Suryo mengatakan, PKS Tripartit ini disupervisi oleh Komisi Pemberantasan Korupsi (KPK). Karena PKS ini bertujuan mendukung Program Strategi Nasional Pencegahan Korupsi.
Luky Alfirman menambahkan, pemerintah pusat berinisiatif membantu pemda untuk meningkatkan Pendapatan Asli Daerah (PAD) secara mandiri melalui PKS ini. Sehingga PKS ini sifatnya win win solution untuk mencukupi kebutuhan belanja pusat dan daerah.
Sedangkan Pahala Nainggolan menambahkan, KPK sangat antusias mendukung terlaksananya PKS ini. “Kalau kita punya data Pajak Kendaraan Bermotor (PKB), data BPHTB, data PBB, izin-izin perkebunan, pertukarkan! Nah, yang kita bilang, dia harus digjtal. Yang kedua, biasakan semua data pakai NIK (Nomor Induk Kependudukan). Hanya NIK yang memungkinkan di-cross ke kiri dan ke kanan, kalau nama sulit,” ujar Pahala.
Kepala Badan Pendapatan Daerah (Bapenda) Kota Surabaya Hidayat Syah hadir mewakili Walikota Surabaya Eri Cahyadi, didampingi Kabid Pendapatan Bukan Pajak Agus Faisal dan Sub Koordinator Pendapatan Asli Daerah Bukan Pajak Muhammad.

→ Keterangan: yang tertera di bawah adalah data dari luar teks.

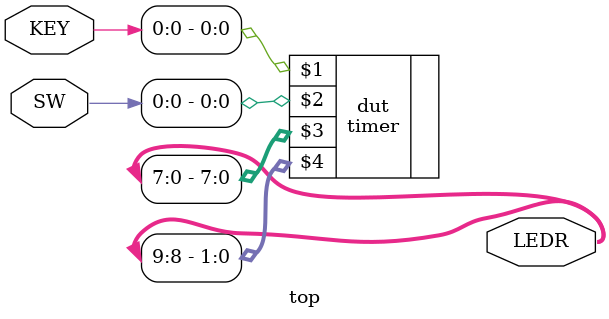
<source format=v>
module top (SW, KEY, LEDR);

    input wire [9:0] SW;        // DE-series switches
    input wire [3:0] KEY;       // DE-series pushbuttons

    output wire [9:0] LEDR;     // DE-series LEDs   

    timer dut (KEY[0], SW[0], LEDR[7:0], LEDR[9:8]);
 
endmodule


</source>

Kepala Kanwil DJP Jatim I Sigit Danang Joyo, yang membawahi 13 Kantor Pelayanan Pajak (KPP) di Kota Surabaya turut hadir menyaksikan penandatangan PKS Tripartit Tahap V yang diikuti Pemkot Surabaya ini, didampingi Kepala Seksi Kerja Sama dan Hubungan Masyarakat Fahmi Syuhada.
“Sinergi dengan Pemkot Surabaya terus dibangun dan ditingkatkan untuk optimalisasi penerimaan pajak pusat dan daerah,” tutur Sigit.
Bagi Pemda, penandatanganan PKS ini merupakan pelaksanaan amanat Pasal 115 dan 116 Peraturan Pemerintah No. 35 Tahun 2023 tentang Ketentuan Umum Pajak Daerah dan Retribusi Daerah sebagai pelaksanaan dari UU No. 1 Tahun 2022 tentang Hubungan Keuangan Antara Pemerintah Pusat dan Pemda.
Ketentuan tersebut mengatur bahwa Dalam upaya mengoptimalkan penerimaan Pajak, Pemda dapat melaksanakan kerja sama optimalisasi Pemungutan Pajak Pemerintah pertukaran dan/atau pemanfaatan data dan/atau informasi perpajakan, perizinan, serta data dan/ atau informasi lainnya sesuai ketentuan peraturan perundang-undangan.
Pemda dapat mengajukan penawaran kerja sama kepada pihak yang dituju dan menerima penawaran kerja sama dari pihak sebagaimana dimaksud dituangkan dalam dokumen perjanjian kerja sama atau dokumen lain yang disepakati para pihak.